Edit: actually, on reviewing your code again I don't know what to make of it. Could you please fix up your code indentation so that it makes sense? Are you defining log inside the consolelogging function? If so, you'll need to either make it global with global log or return it from the function and assign it to a variable log on the line where you call the function.
This will return the log array, and you will be able to use the logging function associated.
main.py:
#!/usr/bin/env python
import sys
sys.path.append('CLUSTER')
import clusterlogging.differentlogging
log=clusterlogging.differentlogging.ttylogging()
log.debug("Logging module loaded")
log.info ("It worked")
differentlogging.py :
#!/usr/bin/env python
def ttylogging():
print "Console Logging loaded"
import sys
import logging
class NullHandler(logging.Handler):
def emit(self, record):
pass
DEFAULTLOGLEVEL=logging.INFO
log = logging.getLogger(__name__)
log.addHandler(NullHandler())
log.setLevel(DEFAULTLOGLEVEL)
logStreamHandler = logging.StreamHandler(sys.stdout)
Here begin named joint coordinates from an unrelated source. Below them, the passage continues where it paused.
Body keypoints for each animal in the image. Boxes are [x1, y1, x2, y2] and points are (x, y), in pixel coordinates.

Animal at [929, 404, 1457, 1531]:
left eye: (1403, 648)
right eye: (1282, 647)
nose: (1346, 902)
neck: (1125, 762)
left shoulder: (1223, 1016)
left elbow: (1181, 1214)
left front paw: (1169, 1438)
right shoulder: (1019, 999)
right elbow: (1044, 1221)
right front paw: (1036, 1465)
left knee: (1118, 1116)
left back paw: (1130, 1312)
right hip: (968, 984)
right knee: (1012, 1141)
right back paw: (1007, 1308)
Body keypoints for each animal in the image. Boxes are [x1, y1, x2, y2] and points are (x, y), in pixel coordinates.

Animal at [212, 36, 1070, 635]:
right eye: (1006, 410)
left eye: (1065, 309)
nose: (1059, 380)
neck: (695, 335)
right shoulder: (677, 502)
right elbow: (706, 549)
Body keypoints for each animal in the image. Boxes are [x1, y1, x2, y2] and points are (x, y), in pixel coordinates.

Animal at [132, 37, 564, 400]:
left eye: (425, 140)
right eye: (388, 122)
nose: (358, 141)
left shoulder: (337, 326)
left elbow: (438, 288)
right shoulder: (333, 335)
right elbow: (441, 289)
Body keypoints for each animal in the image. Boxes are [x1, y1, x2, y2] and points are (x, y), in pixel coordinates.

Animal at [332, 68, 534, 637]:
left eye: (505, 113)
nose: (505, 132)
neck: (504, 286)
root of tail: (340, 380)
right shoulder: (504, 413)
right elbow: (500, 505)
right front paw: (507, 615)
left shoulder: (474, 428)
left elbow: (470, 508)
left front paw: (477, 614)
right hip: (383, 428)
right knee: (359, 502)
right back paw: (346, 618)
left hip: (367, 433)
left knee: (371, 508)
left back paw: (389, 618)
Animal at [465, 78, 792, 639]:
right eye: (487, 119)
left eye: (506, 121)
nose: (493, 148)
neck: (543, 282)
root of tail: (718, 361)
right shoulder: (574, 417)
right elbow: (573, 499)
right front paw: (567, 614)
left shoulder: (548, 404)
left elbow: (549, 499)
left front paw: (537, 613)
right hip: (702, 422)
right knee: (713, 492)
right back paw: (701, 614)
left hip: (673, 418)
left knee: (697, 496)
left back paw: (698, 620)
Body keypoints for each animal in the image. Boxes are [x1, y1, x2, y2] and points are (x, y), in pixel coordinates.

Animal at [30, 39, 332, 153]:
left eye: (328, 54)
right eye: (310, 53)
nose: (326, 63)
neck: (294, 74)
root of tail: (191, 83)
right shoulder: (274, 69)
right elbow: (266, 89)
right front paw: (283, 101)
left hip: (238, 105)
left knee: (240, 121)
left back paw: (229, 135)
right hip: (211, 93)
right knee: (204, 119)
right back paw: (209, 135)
logStreamHandler.setFormatter(logging.Formatter("%(asctime)s %(levelname)5s %(name)s %(lineno)d: %(message)s"))
log.addHandler(logStreamHandler)
return log
def mysqllogging():
print "mysql logging module here"
def sysloglogging():
print "rsyslog logging module here"
Your main.py doesn't do anything to define the name log in the global namespace. Importing a module can define names in the namespace of that module, but can't put anything in the global namespace.
In your main.py you should add this statement:
from clusterlogging.differentlogging import log
By the way, I that is such a long module name, I would use import as:
import clusterlogging.differentlogging as difflogging
log = difflogging.log
EDIT: I originally recommended this but it won't work:
from difflogging import log # doesn't work
You might even want to use a really short name like dl:
import clusterlogging.differentlogging as dl
dl.log('whatever')
Since dl is really short, maybe you don't need to get log bound in the global namespace.
Also, you could get every name from a module by using import * but this is not recommended.
from clusterlogging.differentlogging import * # not recommended
You usually don't want to clutter the global namespace with all the stuff defined in a module. Import just what you need. This is tidier and helps document what you are actually using.